Nostr Web Client

I'm always a bit torn about stuff like this. On the one hand, CRT is cool and it's even cooler that people have made successful attacks on real world systems using these so-called 'twist attacks' (basically the fuck up is to not check is the "point" you're provided, is actually on the curve).

https://github.com/christianlundkvist/blog/blob/master/2020_05_26_secp256k1_twist_attacks/secp256k1_twist_attacks.md

But, on the other hand, calling it a danger when using secp256k1 for encryption seems a bit wrong when the danger is specifically that you *didn't* use secp256k1!

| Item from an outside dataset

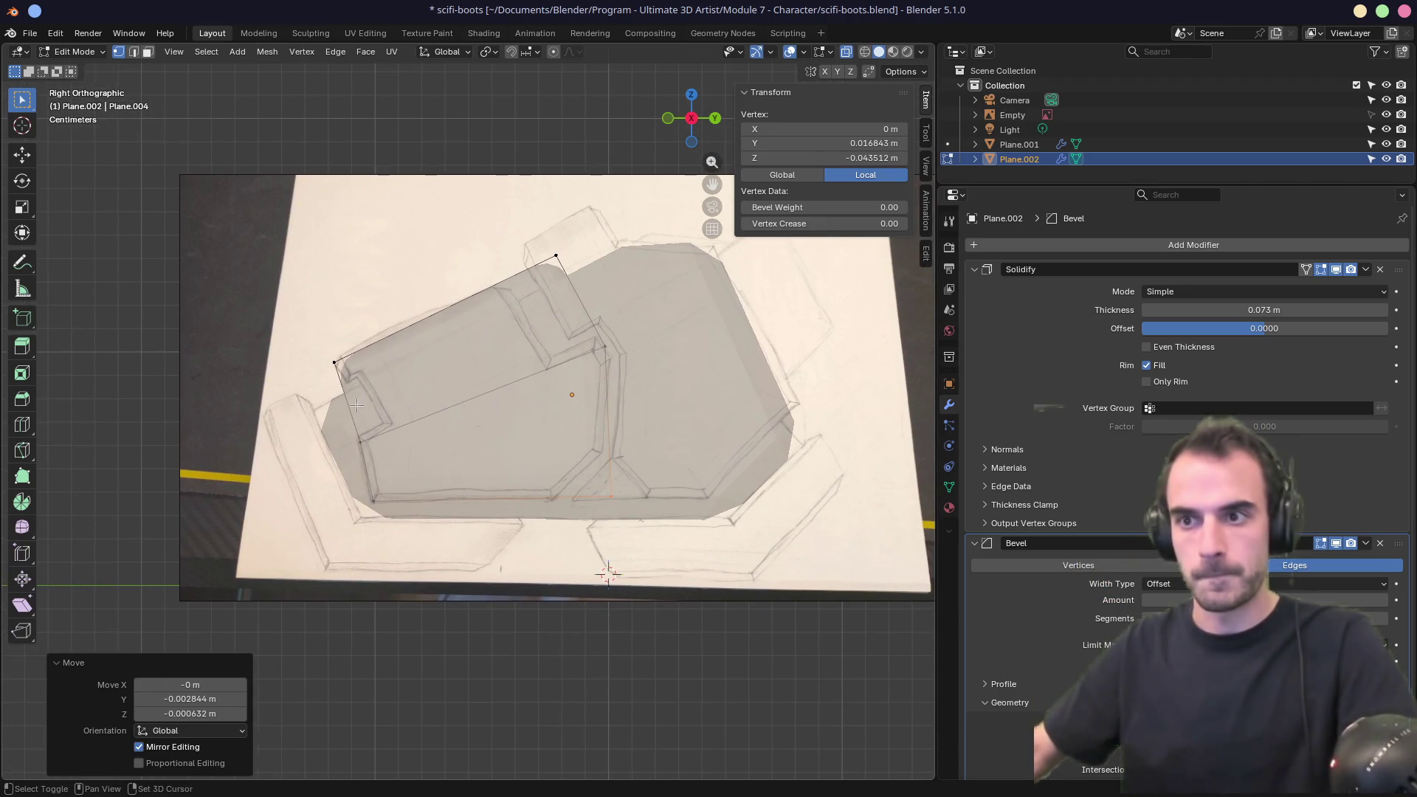
Finish editing in Object Mode and select the Plane.001 plate alone.
{"action": "key", "text": "Tab"}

Indeed the substance of this attack is to exploit the fact that if a curve group has small subgroups, you can apply CRT to get info about secret keys. But secp256k1 doesn't have *any* subgroups. So the attack depends on the victim not checking if an externally given public key, is actually on secp256k1. Combining that key in a DH type exchange leads to naughtiness.

niftynei() 🇺🇸💸🧡 2y ago

ooh. can i fact check myself really fast? im working on my very short intro to elliptic curves for base58, and tell people in the video that the h=1 in the secp paper means exactly this: that there are no “subgroups” for the G group (i think i call them cycles). is that a correct explanation?

Reply to this note

Please Login to reply.

Discussion

niftynei() 🇺🇸💸🧡 2y ago

ok wow this article is shockingly close to what i came up with for the elliptic curve portion of the soon to be released base58 part 2 basics class ❤️ (also confirms my understanding of the subgroups + secp256k1 🙌)

niftynei() 🇺🇸💸🧡 2y ago

loved this detail wrt compressed keys

waxwing 2y ago

Yes indeed. 'Cofactor' is a bit of an obtuse term, i think it's related to the beautiful Lagrange's theorem. Or maybe i only think that because of the term 'coset'. Not sure.